BLOG: Klimaatstudie concludeert dat roofvissen verder onder druk komen te staan, maar minder snel naar het noorden vertrekken

Klimaatverandering zorgt ervoor dat de aarde opwarmt. De gevolgen hiervan zijn duidelijk op land maar worden ook steeds zichtbaarder in de oceaan. Deze warmt op, maar wat voor gevolgen heeft dit voor het onderwaterleven?

Wetenschappelijk onderzoek heeft zich al vaker op dit vraagstuk gericht. Deze onderzoeken laten zien dat vele vissoorten zich zullen verplaatsen omdat gebieden met een voor hen geschikte watertemperatuur groter of kleiner worden. De Noordzee kent ook steeds meer vissoorten die door opwarming van het water hier terecht zijn gekomen. Bijvoorbeeld de rode mul, die voorheen alleen maar in de Middellandse Zee voorkwam. Naast dat de opwarming van de Noordzee zorgt voor de opkomst van zuidelijke vissoorten, worden soorten als kabeljauw en schelvis steeds zeldzamer. Deze soorten trekken steeds verder naar het noorden om de stijgende watertemperaturen te ontlopen. Met deze verschuivingen zal in het beheer van de visstand rekening gehouden moeten worden. Voor rode mul is er momenteel nog geen beheer en quota voor wegtrekkende soorten als kabeljauw zullen omlaag moeten om overbevissing te voorkomen.

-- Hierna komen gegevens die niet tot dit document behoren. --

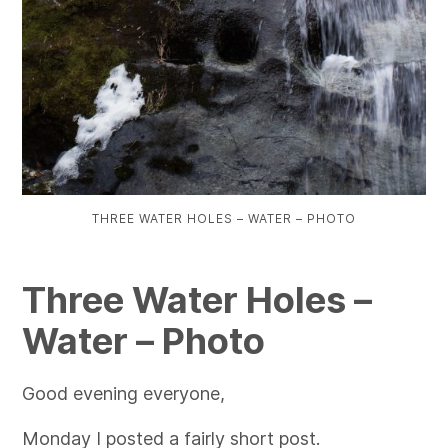
THREE WATER HOLES – WATER – PHOTO
Three Water Holes –
Water – Photo
Good evening everyone,
Monday I posted a fairly short post.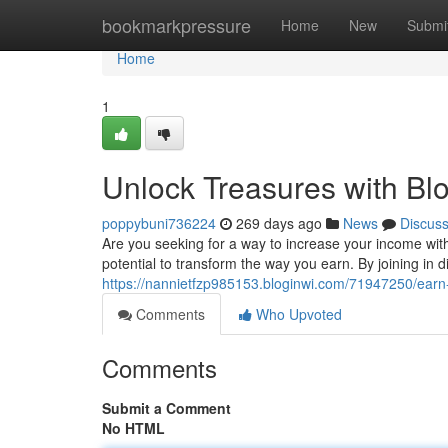
Home
bookmarkpressure
Home
New
Submi
Home
1
Unlock Treasures with Bl
poppybuni736224
269 days ago
News
Discus
Are you seeking for a way to increase your income wit
potential to transform the way you earn. By joining in d
https://nannietfzp985153.bloginwi.com/71947250/earn
Comments
Who Upvoted
Comments
Submit a Comment
No HTML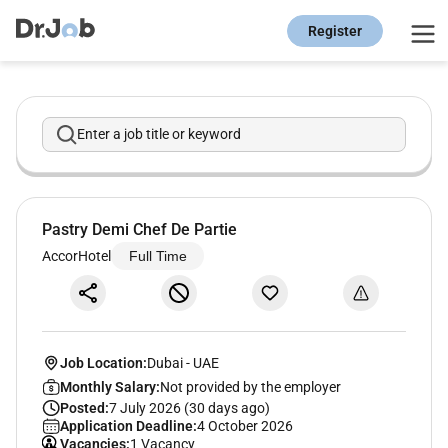
Register
Enter a job title or keyword
Pastry Demi Chef De Partie
AccorHotel
Full Time
Job Location:
Dubai
-
UAE
Monthly Salary:
Not provided by the employer
Posted:
7 July 2026 (30 days ago)
Application Deadline:
4 October 2026
Vacancies:
1 Vacancy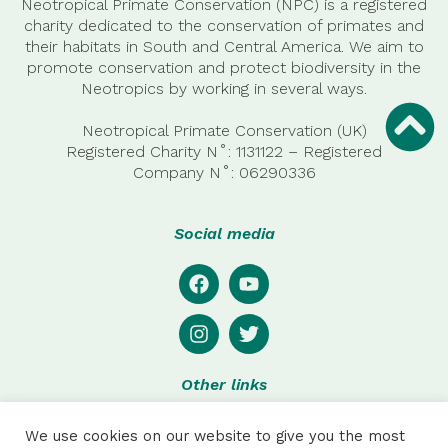
Neotropical Primate Conservation (NPC) is a registered
charity dedicated to the conservation of primates and
their habitats in South and Central America. We aim to
promote conservation and protect biodiversity in the
Neotropics by working in several ways.
Neotropical Primate Conservation (UK)
Registered Charity N˚: 1131122 – Registered
Company
N˚:
06290336
Social media
Other links
Privacy
We use cookies on our website to give you the most
Disclaimer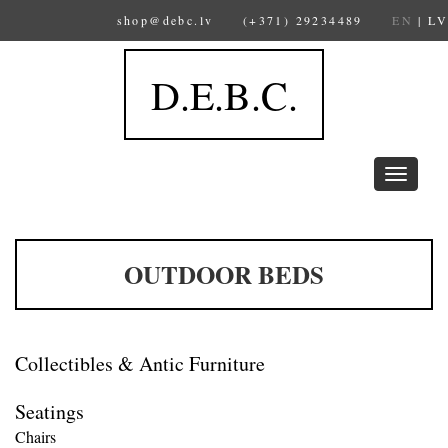
shop@debc.lv
(+371) 29234489
EN
|
LV
D.E.B.C.
Toggle
navigation
OUTDOOR BEDS
Collectibles & Antic Furniture
Seatings
Chairs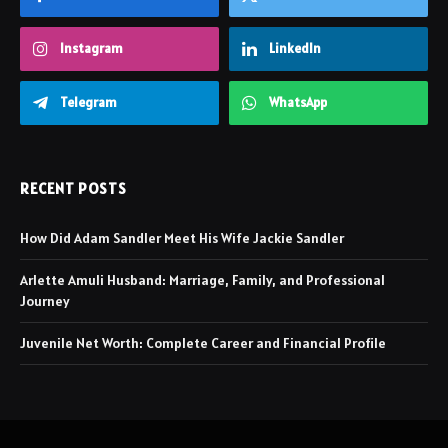
Instagram
LinkedIn
Telegram
WhatsApp
RECENT POSTS
How Did Adam Sandler Meet His Wife Jackie Sandler
Arlette Amuli Husband: Marriage, Family, and Professional
Journey
Juvenile Net Worth: Complete Career and Financial Profile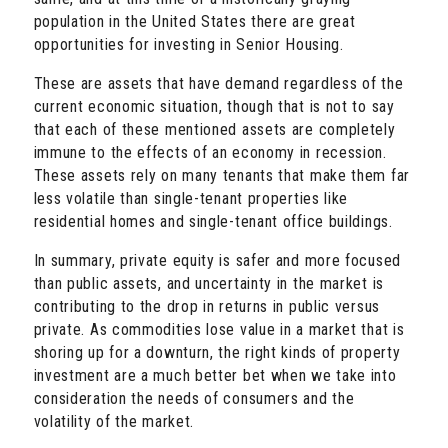
population in the United States there are great
opportunities for investing in Senior Housing.
These are assets that have demand regardless of the
current economic situation, though that is not to say
that each of these mentioned assets are completely
immune to the effects of an economy in recession.
These assets rely on many tenants that make them far
less volatile than single-tenant properties like
residential homes and single-tenant office buildings.
In summary, private equity is safer and more focused
than public assets, and uncertainty in the market is
contributing to the drop in returns in public versus
private. As commodities lose value in a market that is
shoring up for a downturn, the right kinds of property
investment are a much better bet when we take into
consideration the needs of consumers and the
volatility of the market.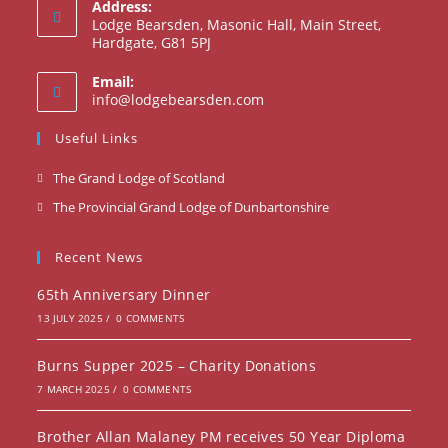
Address:
Lodge Bearsden, Masonic Hall, Main Street,
Hardgate, G81 5PJ
Email:
Opens
info@lodgebearsden.com
in
your
Useful Links
application
Opens
The Grand Lodge of Scotland
in
Opens
The Provincial Grand Lodge of Dunbartonshire
a
in
new
a
Recent News
tab
new
65th Anniversary Dinner
tab
13 JULY 2025
/
0 COMMENTS
Burns Supper 2025 – Charity Donations
7 MARCH 2025
/
0 COMMENTS
Brother Allan Malaney PM receives 50 Year Diploma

Een recente studie, uitgebracht door The Royal Society, concludeert dat de soortensamenstelling van de Noordzee langzaam verandert en dat er steeds minder vis zal zijn. Dit onderzoek heeft, anders dan andere studies, niet alleen gekeken naar hoe individuele vissoorten reageren op stijgende watertemperaturen, maar ook naar interacties tussen verschillende vissoorten. Door het hele samenspel van soorten in een voedselweb mee te nemen in de voorspellingen, heeft deze studie geconcludeerd dat het verplaatsen van vissoorten waarschijnlijk veel langzamer verloopt dan eerst gedacht. Dit geldt vooral voor de roofvissoorten zoals kabeljauw. Doordat vissoorten die zich laag in de voedselketen bevinden, denk aan sardine en ansjovis, zich ook zullen verplaatsen, zal het voedselaanbod voor de visetende roofvissen aangevuld worden vanuit het zuiden.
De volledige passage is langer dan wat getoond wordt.